From time to time I get emails from PayPal stating that someone sent me a small amount of money (always an odd number, between 5 and 21 Euro), and that I should register to claim this amount.
It is obviously a scam, because
- I don’t know the senders
- It’s to an email address I no longer use and that gets spammed frequently
- It’s from a PayPal affiliate in the country of the email domain (I no longer live there)
What is the game here? Is it to confirm my email address is real? Will they claim the money back? Or would I become a money laundering mule when they ask me to send the money back to a different account? I just can’t come up with anything that sounds remotely profitable to me.
Now, if this was a bank to bank ACH transfer, the recipient could just refuse the credit. There's an error code for this situation: R10: “Customer Advises Originator is Not Known to Receiver and/or Originator is Not Authorized by Receiver to Debit Receiver’s Account”.[1] You can contact your bank and refuse an incoming ACH transaction, which will generate this.
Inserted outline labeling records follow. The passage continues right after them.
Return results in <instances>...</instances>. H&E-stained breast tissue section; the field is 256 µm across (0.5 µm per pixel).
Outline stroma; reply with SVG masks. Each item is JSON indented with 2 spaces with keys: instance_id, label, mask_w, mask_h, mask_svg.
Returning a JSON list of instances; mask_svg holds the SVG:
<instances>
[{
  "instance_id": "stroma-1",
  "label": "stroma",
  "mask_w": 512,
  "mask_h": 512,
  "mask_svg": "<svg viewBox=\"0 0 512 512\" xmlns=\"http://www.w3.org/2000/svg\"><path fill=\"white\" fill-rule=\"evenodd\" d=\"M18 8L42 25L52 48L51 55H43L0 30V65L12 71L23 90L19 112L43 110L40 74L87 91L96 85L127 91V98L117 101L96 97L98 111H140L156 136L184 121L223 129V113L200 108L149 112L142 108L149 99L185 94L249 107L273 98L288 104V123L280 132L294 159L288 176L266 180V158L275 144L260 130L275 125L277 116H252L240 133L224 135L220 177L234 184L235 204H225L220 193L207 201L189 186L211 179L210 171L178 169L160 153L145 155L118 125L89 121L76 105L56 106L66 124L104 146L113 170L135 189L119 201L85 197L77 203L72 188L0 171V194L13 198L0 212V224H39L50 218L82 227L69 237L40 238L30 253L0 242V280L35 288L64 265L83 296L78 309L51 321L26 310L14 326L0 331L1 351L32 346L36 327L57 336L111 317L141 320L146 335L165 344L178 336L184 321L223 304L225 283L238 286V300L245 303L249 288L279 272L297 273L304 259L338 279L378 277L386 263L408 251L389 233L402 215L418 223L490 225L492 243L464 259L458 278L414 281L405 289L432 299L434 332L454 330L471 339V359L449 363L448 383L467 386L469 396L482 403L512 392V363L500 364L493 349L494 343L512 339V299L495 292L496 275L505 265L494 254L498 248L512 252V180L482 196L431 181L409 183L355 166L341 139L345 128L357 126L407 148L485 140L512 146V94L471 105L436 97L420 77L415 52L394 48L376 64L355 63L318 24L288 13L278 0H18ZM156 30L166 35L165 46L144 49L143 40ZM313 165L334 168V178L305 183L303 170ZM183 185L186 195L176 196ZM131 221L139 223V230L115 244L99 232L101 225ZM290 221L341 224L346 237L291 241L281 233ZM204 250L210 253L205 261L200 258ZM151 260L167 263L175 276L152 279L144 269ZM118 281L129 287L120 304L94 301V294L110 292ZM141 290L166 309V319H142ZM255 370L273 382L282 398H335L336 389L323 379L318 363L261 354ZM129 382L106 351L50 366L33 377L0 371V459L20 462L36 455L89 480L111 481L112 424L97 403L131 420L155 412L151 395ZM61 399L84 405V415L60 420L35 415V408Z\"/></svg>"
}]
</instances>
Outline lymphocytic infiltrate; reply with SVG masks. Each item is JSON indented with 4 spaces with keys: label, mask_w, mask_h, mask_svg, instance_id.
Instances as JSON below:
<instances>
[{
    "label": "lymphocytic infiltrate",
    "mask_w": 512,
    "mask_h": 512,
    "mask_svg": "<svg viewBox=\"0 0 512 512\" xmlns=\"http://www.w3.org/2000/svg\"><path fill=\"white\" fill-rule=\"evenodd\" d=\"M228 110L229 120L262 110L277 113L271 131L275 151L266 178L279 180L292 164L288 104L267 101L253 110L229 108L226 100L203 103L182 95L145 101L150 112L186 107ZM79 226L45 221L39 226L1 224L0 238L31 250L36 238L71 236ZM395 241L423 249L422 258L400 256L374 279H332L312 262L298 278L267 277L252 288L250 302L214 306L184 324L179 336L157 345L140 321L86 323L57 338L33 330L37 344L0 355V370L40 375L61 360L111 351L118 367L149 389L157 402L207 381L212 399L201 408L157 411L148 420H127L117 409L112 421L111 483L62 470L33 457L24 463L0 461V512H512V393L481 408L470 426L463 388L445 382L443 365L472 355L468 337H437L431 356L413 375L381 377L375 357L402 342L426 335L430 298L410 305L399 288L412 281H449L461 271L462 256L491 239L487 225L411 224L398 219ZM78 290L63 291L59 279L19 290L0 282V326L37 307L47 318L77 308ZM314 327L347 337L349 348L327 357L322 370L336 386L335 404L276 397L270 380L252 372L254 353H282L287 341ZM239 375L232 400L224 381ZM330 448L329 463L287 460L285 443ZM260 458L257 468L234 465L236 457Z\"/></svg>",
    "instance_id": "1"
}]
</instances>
This is different from sending money back. It says to the banking system that the transaction was rejected and did not complete. So you're not sending the unknown originator your money. You're refusing to take their money. This eliminates the possibility of a reversal from their end costing you money. It also marks the transaction as an error in the banks at both ends. This is useful, because many errors on an account are an alarm condition and will get the attention of some fraud department.
If you have to reverse a transaction, do it fast. There are time limits for the simple paths.
(A friend of mine runs a bank branch of a major bank. Much of her day is spent straightening out error situations like this.)